A empresa importava da Alemanha todos os materiais isolantes para equipamentos voltados ao mercado de transmissão de energia. Agora, além desta alternativa, a fabricante está desenvolvendo parcerias com empresas nacionais para suprir a demanda. O mesmo acontece com sistemas de refrigeração, em que a Siemens Energy está comprando localmente.

O sócio da Solve Shipping, Leandro Barreto, faz um relato sobre o impacto do congestionamento nos portos asiáticos e a dificuldade para escoar produtos na rota Brasil-Ásia. O custo do frete está cerca de US$ 2.600 o contêiner, impactando na viabilidade do embarque de commodities e contribuindo com a escalada da inflação global. 

“Como o mundo não conseguiu acabar com as filas e congestionamentos nos pátios dos principais portos do mundo, a gente entra no período de alta temporada de carga com boa parte da capacidade mundial da oferta presa. E isso deve permanecer ao longo de 2022”, diz Barreto.

Nestas situações, o diretor de vendas de Modernização da Voith Hydro América Latina, Ricardo Lee, diz que a empresa usa a estratégia de aquisição de bens e serviços em outros países que possuem condições mais competitivas. 

“Utilizamos a estratégia de global sourcing, apostando no trabalho conjunto do grupo Voith. Nosso planejamento intercompany aumentou a produção interna entre as unidades fabris pelo mundo. Assim, conseguimos garantir o fornecimento para os clientes”. 
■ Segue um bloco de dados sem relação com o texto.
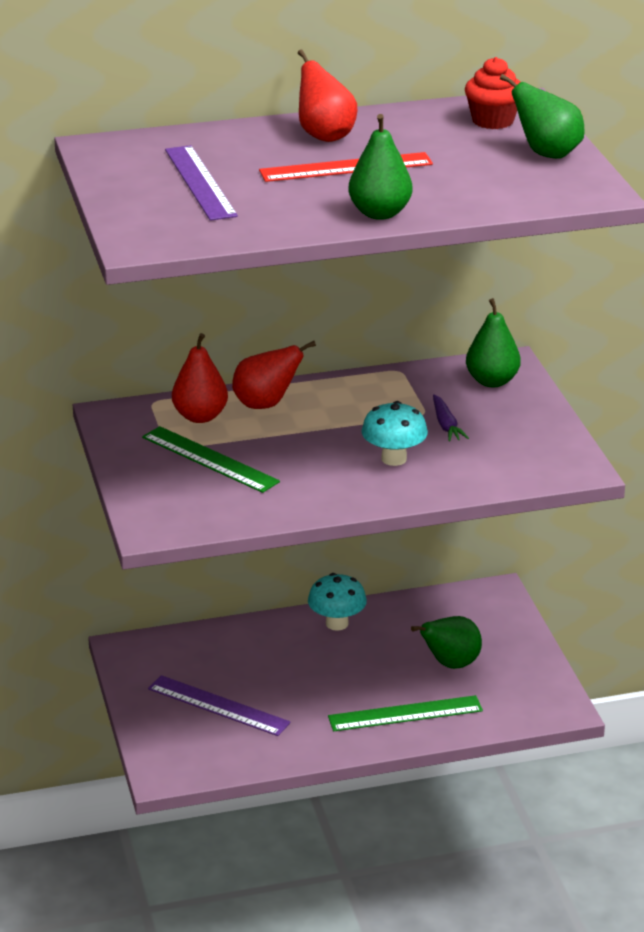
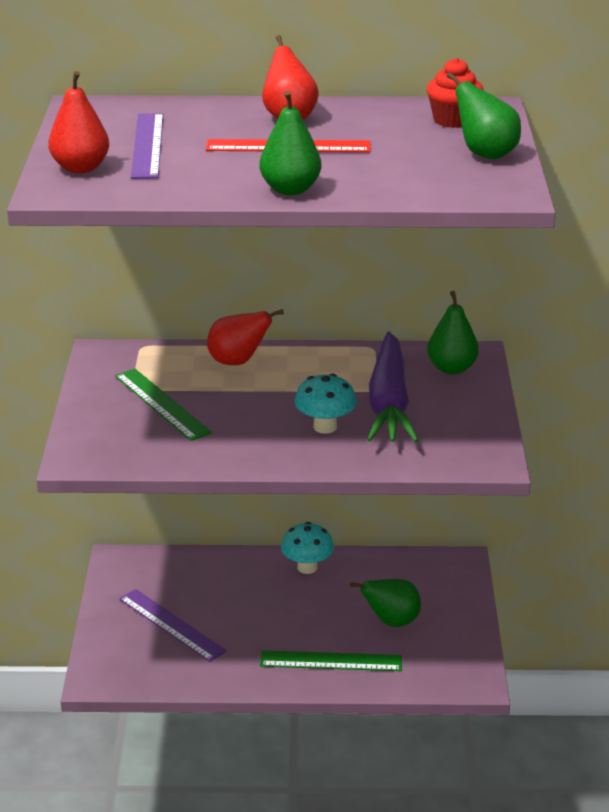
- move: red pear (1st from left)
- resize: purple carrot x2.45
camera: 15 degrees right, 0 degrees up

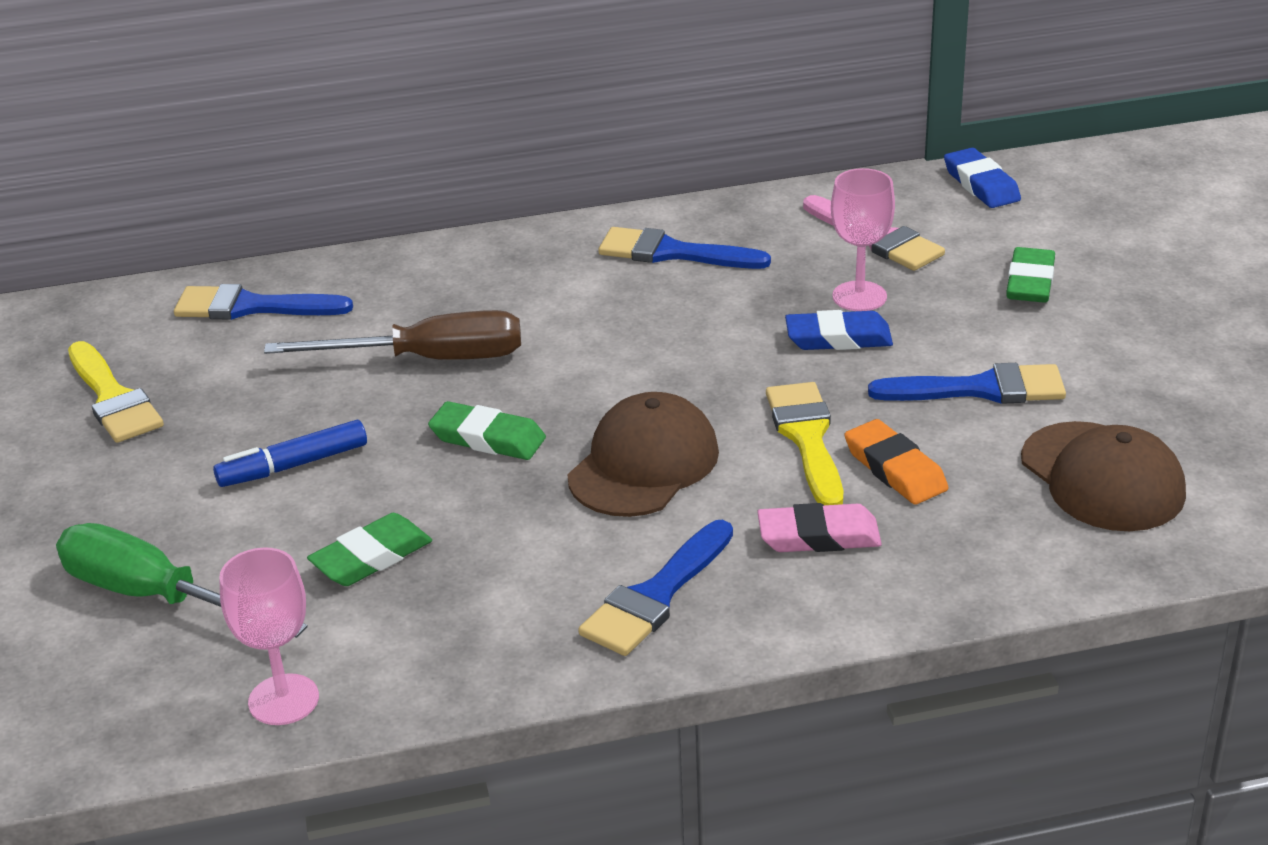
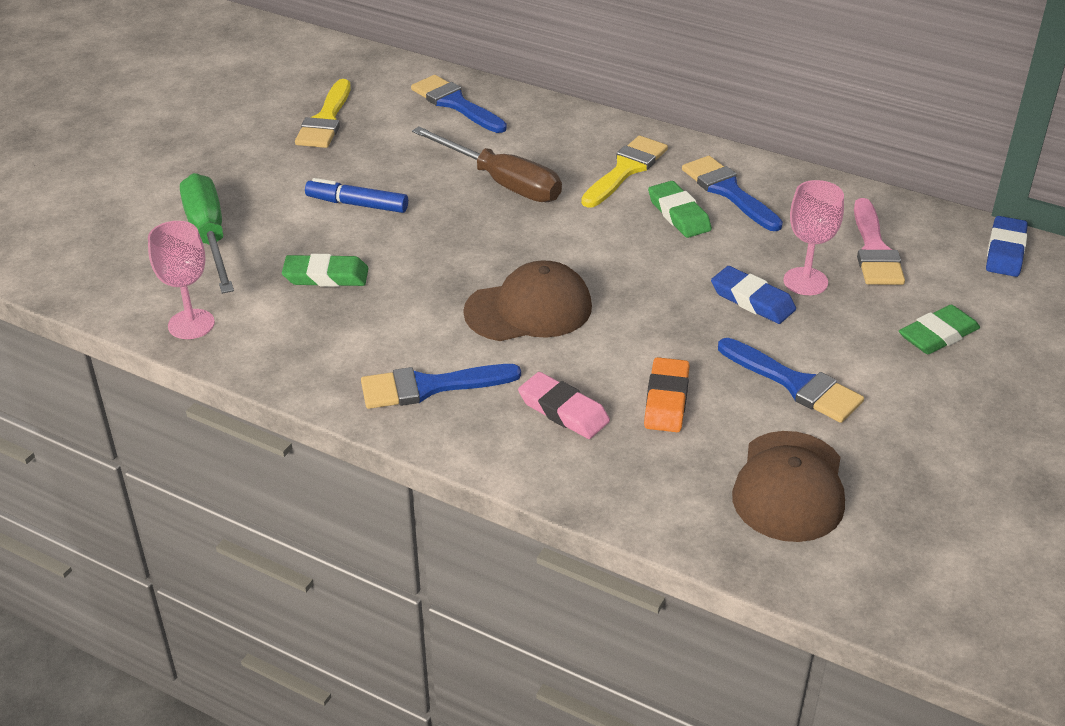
- move: yellow brush (2nd from left)
- move: green eraser (2nd from left)
camera: 40 degrees right, 5 degrees up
Em 2021, a Vestas instalou cerca de 2 gigawatts (GW) de capacidade no Brasil e para manter o ritmo, a fabricante de aerogeradores busca parceiros próximos. A empresa dinamarquesa tem uma unidade fabril no Nordeste e conta com rede de fornecedores locais diretos, integrada à estrutura global. 

O CEO da companhia na América Latina, Eduardo Ricotta, diz que a empresa trabalha para duplicar os fornecedores em áreas mais sensíveis, com contratos de longo prazo e capacidade fixa para evitar que atrasos voltem a ocorrer. 

“Temos insumos que a gente importa da Dinamarca, tem a cadeia de suprimentos local com mais de 80 fornecedores que desenvolvemos ao longo dos anos e fazemos toda a montagem no Ceará, que fica mais próxima dos parques”, diz. A Vestas tem ainda uma fábrica no México para a estratégia de regionalização. 

Já a catarinense WEG, desde os primeiros sinais de disrupção das cadeia de desenvolvimento, reforçou estoques estratégicos de matéria- prima e buscou fornecedores em diversas geografias. A verticalização do processo produtivo também trouxe alívio. 

“No curto prazo não temos preocupação. A gente reforçou ao longo de 2021 os estoques estratégicos, obviamente isso teve um preço, que foi carregar o capital de giro na linha de estoques além da necessidade, mas que nos dá certo conforto neste momento de incertezas. A WEG está abastecida neste momento para as entregas, mas se isso perdurar, pode trazer preocupação lá na frente”, afirma o diretor financeiro, André Rodrigues. 

Outro ponto de atenção do executivo é o lockdown na China, pois o país asiático é um dos principais mercados da WEG. “E enquanto houver essa política de covid zero na China, a cadeia global de suprimentos do mundo vai estar pressionada (…). Por outro lado, nosso modelo de produção verticalizada é uma vantagem competitiva”, avalia Rodrigues. 

Há ainda um desequilíbrio grande no preço das commodities, que compõem parte significativa da estrutura de custos das empresas. O diretor-presidente da consultoria PSR, Luiz Barroso, traz uma análise importante. 

“Para a indústria há ainda três fatores complicados: o balanço entre oferta e demanda de energéticos, que impacta o preço das commodities, e é exacerbado pela guerra na Ucrânia. O preço das matérias-primas e insumos para a cadeia produtiva também aumentou e, no Brasil, temos tudo isso impactado por um câmbio que está com muita volatilidade. Isso tem travado algumas operações e trazido novos elementos de incerteza para a mesa”.